Rabu, 16 Mei 2012
Surga di ujung tanduk
Aku mengelao keringat yang mengucur di wajahku.
Cuaca hari ini sangat panas. Hampir-hampir aku tak kuat. Aku terus melaju
menggunakan sepeda motorku. Panas semakin terasa menyengat. Aku melirik jam
tanganku. Jam 2. Aku putuskan berhenti sebentar di sebuah warung pinggir jalan.
Warung makan tidak terlalu ramai. Hanya ada
beberapa laki-laki yang sedang asyik mengobrol. Warung ini sederhana. Hanya ada
kursi panjang dua dengan meja besar di tenganya. Ada televisi 14 inci yang di
letakan di atas pintu. Aku memesan es teh pada perempuan pemilik warung.

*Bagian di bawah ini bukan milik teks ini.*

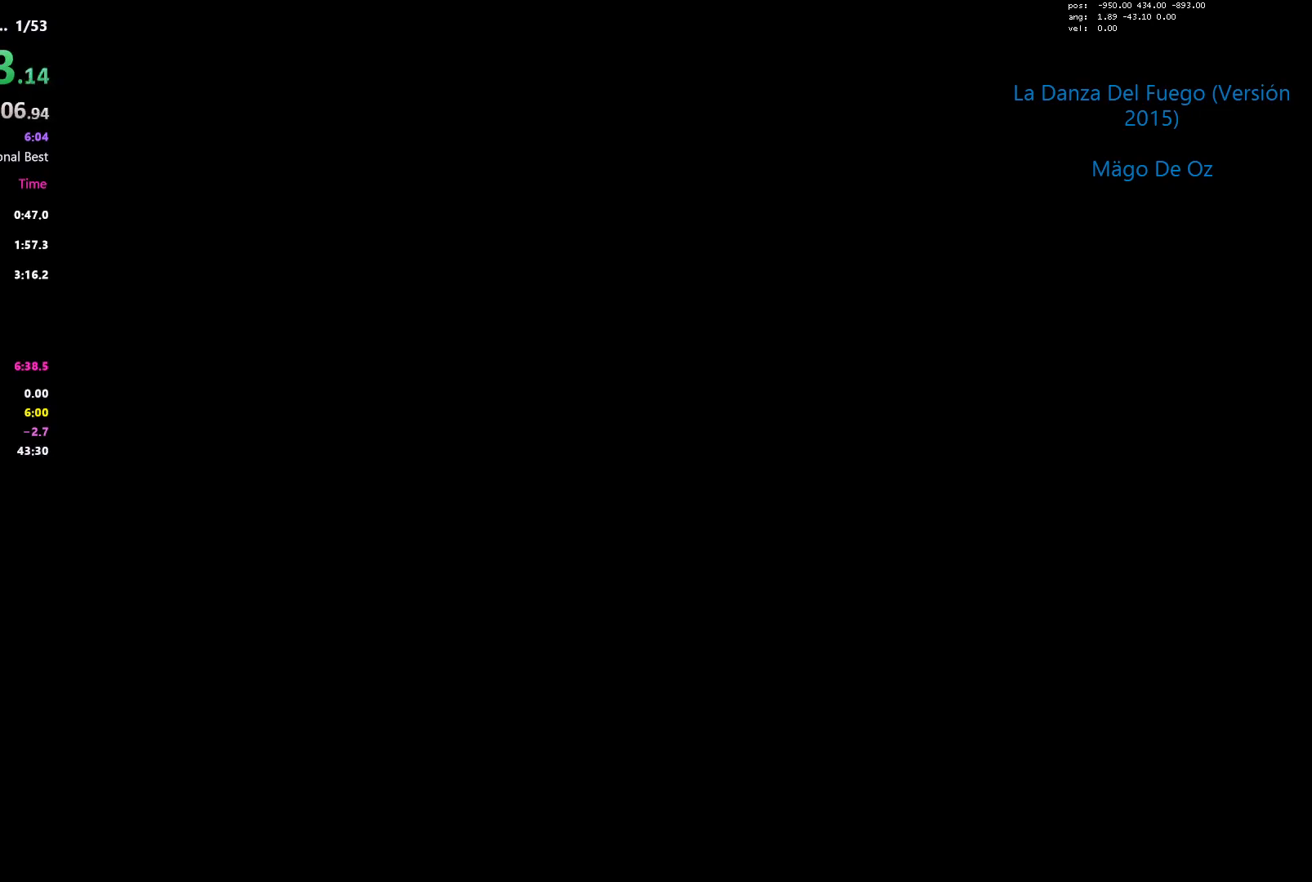
{"keys": ["d"], "events": [[267, "a", "down"], [450, "a", "up"], [450, "d", "down"]]}
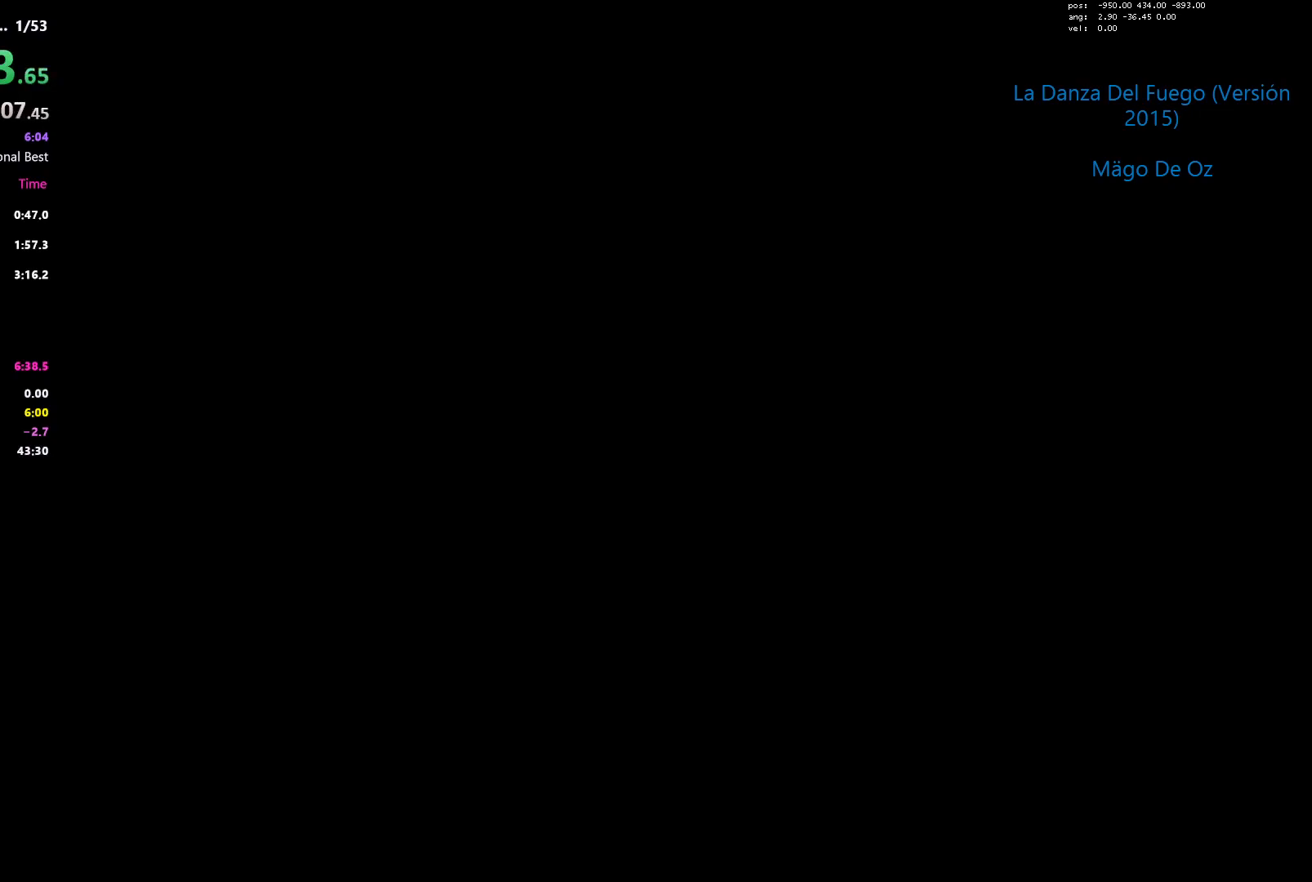
{"keys": [], "events": [[83, "d", "up"]]}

Seorang ibi paruh baya. Dandanannya sama seperti kebanyakan perempuan desa yang
lain. Aku duduk di sebelah bapak usianya sekitar 60 tahun. Laki-laki ini sibuk
dengan rokok yang dilinting sendiri olehnya. Asap putih mengepul dari mulutnya
meninggalkan racun-racun yang dihirup oleh orang di sekitarnya. Tapi laki-laki
itu tetap menikmatinya.
Di depanku seorang pemuda berumur sekitar 25
tahun. Badanya tegap. Kulitnya hitam karena terbakar matahari. Dia sedang asyik
menyantap makan siangnya. Di sebelah pemuda itu ada seorang laki-laki berumur
sekitar 40 tahun. Laki-laki itu hanya memesan kopi. Sekali-kali laki-laki itu
menyrutup kopinya.
“dari mana mas?” tanya lelaki tua di sebelahku
dengan santai. Matanya masih menatap layar televisi.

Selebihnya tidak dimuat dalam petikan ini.